RS-Bacteriocin

Biotechnological production of antimicrobial peptides

Responsable du projet à Changins : Serge Hautier

Partenaires : HES-SO Valais (ITV)

Financement : HES-SO et HES-SO Valais (ITV)

2007-2009

Résumé

Today, the biotechnological production of recombinant peptides is done predominantly in the bacterium Escherichia coli, as this system has been well described and numerous genetic tools are available. However, its use for the production of biopharmaceuticals and food additives has some major disadvantages. E. coli is a Gram-negative bacterium that produces endotoxins and does not secrete the peptides into the medium, which increases the production costs. The aim of this project is to develop a new expression platform for the biotechnological production of recombinant peptides.
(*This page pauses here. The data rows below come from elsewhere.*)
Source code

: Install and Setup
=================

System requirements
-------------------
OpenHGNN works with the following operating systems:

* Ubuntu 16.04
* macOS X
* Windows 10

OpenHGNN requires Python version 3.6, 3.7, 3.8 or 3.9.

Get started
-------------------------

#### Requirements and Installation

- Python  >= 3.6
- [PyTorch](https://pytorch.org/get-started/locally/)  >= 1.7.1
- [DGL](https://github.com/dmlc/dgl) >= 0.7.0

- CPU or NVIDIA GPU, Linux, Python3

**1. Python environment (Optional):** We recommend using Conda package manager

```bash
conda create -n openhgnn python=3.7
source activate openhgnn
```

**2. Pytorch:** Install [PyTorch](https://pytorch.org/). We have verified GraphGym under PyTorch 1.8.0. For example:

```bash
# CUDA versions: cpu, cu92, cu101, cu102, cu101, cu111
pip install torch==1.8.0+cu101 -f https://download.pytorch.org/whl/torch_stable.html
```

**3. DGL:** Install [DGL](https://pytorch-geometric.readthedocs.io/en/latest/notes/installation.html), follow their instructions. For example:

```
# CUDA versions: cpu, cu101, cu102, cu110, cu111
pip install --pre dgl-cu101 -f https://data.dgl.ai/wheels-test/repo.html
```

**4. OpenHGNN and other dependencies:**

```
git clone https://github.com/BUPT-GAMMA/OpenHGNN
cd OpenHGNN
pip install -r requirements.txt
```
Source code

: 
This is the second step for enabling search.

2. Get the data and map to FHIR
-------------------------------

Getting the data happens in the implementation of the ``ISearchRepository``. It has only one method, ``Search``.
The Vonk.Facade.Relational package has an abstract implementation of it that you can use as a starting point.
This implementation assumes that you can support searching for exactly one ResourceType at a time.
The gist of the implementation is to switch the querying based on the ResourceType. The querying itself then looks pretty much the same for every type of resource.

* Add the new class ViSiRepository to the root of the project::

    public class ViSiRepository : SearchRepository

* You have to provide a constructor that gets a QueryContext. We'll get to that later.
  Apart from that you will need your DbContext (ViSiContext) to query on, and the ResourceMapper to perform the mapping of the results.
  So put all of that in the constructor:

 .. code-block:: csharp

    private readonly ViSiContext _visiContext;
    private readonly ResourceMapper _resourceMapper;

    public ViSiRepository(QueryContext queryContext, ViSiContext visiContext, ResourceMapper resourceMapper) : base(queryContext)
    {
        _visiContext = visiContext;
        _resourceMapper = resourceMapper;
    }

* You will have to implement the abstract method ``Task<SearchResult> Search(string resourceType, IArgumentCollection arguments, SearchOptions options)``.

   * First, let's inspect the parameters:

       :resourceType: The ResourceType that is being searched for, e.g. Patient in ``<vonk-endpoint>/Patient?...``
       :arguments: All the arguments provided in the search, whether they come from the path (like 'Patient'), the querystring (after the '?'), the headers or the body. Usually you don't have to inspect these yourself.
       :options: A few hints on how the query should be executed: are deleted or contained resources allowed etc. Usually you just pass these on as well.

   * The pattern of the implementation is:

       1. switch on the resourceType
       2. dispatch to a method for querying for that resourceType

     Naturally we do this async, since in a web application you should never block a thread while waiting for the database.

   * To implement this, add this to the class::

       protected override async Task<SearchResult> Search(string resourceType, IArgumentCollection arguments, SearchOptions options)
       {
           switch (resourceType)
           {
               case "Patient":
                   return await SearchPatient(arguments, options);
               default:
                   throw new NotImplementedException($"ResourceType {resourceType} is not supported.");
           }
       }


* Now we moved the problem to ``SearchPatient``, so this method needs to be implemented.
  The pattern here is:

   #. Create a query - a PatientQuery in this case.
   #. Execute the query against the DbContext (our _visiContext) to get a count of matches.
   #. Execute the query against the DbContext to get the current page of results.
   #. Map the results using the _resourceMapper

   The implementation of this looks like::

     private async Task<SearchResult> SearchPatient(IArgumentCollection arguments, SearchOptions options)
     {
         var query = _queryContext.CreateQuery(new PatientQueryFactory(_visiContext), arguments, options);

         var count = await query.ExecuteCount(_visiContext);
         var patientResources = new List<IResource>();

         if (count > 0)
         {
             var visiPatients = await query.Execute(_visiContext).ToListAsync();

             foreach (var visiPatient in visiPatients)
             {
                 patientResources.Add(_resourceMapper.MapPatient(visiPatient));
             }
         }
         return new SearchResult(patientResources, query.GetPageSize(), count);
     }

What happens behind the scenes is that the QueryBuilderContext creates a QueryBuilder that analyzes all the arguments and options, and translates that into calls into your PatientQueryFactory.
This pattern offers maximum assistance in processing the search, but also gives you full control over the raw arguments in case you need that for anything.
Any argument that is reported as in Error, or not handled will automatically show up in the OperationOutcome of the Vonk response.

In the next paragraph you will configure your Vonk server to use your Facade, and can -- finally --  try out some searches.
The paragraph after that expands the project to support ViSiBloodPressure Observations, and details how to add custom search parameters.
This platform is based on a peptide secretion system that naturally occurs in a Gram-positive lactic acid bacterium. In the first stage of this project, the corresponding genetic elements of the bacterium has been identified and characterized, and in the second stage, the genetic and biotechnological tools for the synthesis of recombinant peptides has been developed. The genes that are responsible for the natural secretion of the peptide (a lantibiotic) were identified. The operon includes six genes: a structural gene that codes for the secreted peptide, and genes coding for proteins for modification, secretion and immunity of the production strains towards the produced lantibiotic. In addition, the promoter region with the transcription initiation site and putative terminator sequences could be determined. Furthermore, a strain was constructed lacking the ability to synthesize the lantibiotic. This is an important condition for the subsequent introduction of vectors into the cell for the production of recombinant peptides. First growth experiments in the bioreactor yielded promising results. High cell density within a short period of time could be achieved. Within this project, we have developed and established several new molecular biological methods for further work on Gram-positive bacteria in our lab. One of these methods has already been published in a Promega Enotes article.